Okuldan çıkıp caddeye doğru yürümeye başladık. Caddenin başında kocaman bir AVM vardı. Düşündüğüm gibi Hakan'la oraya girdik. Üst kata çıkan yürüyen merdivene binerken sürekli Hakan'la konuşup konu açmaya çalışıyordum ama Hakan pek ses çıkarmıyordu. Kısa cevaplar veriyordu.

Burger King'in önüne geldiğimizde durdu. "Neyse ya güzel sohbetti." dedi

"Oğlum sen delirdin mi ne sohbe-"

Cümlemi bitiremeden biri sırtıma atladı. Dengemi sağlayamadığım için sırtıma atlayan kişiyle beraber yere yuvarlandım. Etrafta yürüyen insanlar arasında bir gülüşme oldu ama çoğu bizi takmadan yollarına devam ettiler. Hakan da göz açıp kapayıncaya kadar ortadan kaybolmuştu.

"Doğum günün kutlu olsun geri zekalı." Okyanus yerde yanımda uzanıyordu. Kollarıyla boynumu sarıp beni kendine çekti ve yanağımdan öptü.

"Yahu biz ayrıldık sanıyordum." dedim şaşkın şaşkın bakarken.

"Yok canım ne ayrılması ben seni atarını yaşa diye tek bıraktım. Geldin mi kendini şimdi?"

"Hı hı." Tekrar kendine çekti ama bu sefer dudağımdan öptü. Avm'nin ortasında yerde hafif doğrulmuş bir şekilde öpüşen iki çift düşünün.
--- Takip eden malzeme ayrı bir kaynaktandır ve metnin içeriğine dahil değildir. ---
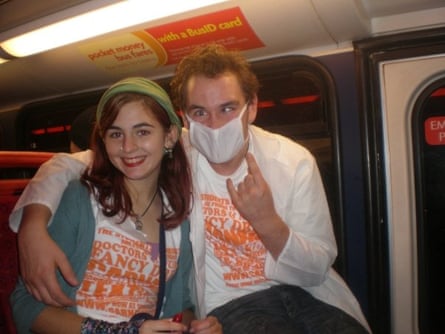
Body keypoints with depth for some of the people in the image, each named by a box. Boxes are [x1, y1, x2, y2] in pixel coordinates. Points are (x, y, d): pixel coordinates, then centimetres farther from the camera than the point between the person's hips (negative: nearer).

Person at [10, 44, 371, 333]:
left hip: (306, 292, 3)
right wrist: (33, 225, -24)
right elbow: (69, 165, -4)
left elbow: (318, 269, -6)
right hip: (231, 302, -2)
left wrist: (267, 220, -25)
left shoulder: (294, 161, -9)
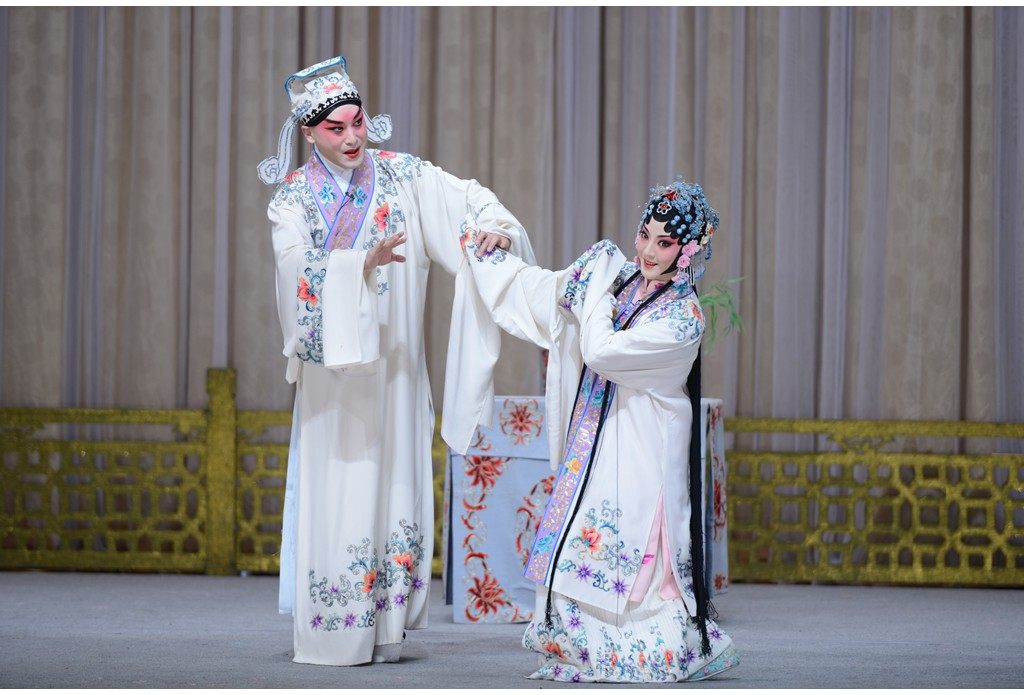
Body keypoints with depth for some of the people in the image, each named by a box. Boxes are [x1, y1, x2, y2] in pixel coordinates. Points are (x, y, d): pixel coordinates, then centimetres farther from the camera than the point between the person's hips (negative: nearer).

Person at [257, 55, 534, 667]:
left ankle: (385, 631, 6)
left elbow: (469, 197, -1)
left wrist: (497, 224, -24)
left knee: (395, 486, 1)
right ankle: (331, 636, 0)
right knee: (336, 493, -4)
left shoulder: (400, 175, 4)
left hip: (395, 367, 2)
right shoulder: (293, 198, -1)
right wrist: (365, 262, -33)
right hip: (333, 370, -2)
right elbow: (298, 266, -18)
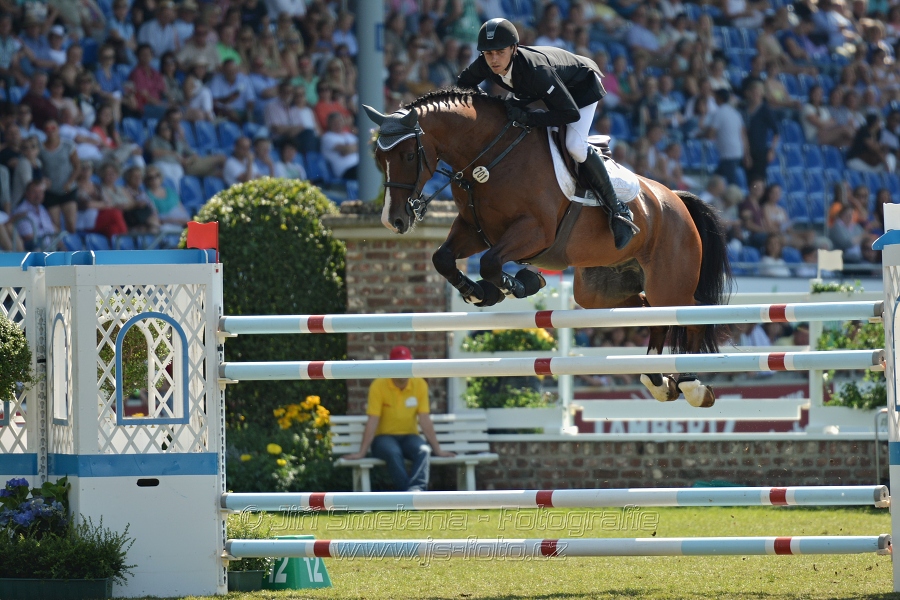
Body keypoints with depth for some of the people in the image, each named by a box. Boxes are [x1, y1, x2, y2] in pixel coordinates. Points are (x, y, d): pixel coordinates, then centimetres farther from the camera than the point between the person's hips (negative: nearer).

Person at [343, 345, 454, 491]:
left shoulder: (420, 385, 0)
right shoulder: (379, 386, -9)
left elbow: (424, 420, 1)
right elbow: (372, 422, -11)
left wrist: (438, 450, -1)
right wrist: (362, 452, -16)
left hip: (409, 437, 3)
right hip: (384, 437, -3)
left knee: (424, 451, -32)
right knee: (393, 452, -37)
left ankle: (416, 488, -53)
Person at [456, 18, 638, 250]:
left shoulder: (534, 70, -45)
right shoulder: (484, 66, -26)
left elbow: (571, 113, -41)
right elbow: (462, 85, -2)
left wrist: (528, 119, -47)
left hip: (581, 85, -8)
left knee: (574, 145, -26)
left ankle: (617, 210, -13)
O bizdik.

Kendini geri çekip ayağa kalktı. Benim de kalkmama yardım etti. "Beni özledin mi bakalım?" konuşurken adeta şakıyordu.

"Kızım ne özlemesi, kafamı dinledim ne güzel. Aklıma bile gelmedin." Tabi ki Okyanus söylediklerime inanmamıştı. Tek kolunu omzuma attı. Aynı boyda olduğumuz için suratlarımız fazlasıyla yakındı.

"Özlemediysen, özlemediğine pişman edelim bakalım." Yine yanağımdan öptü. "Koskocaman bir hamburger yiyerek kutlamalara başlamaya ne dersin?"

"Bak hamburgeri özledim işte."

Gözlerini devirdi. "Yürü bakalım. Bundan sonra da hamburgere söylersin o öper seni."

Kahkaha atarak Burger King'e girdik.

Okyanus'un parfüm kokusunu içime çekerken benden mutlusu yoktu.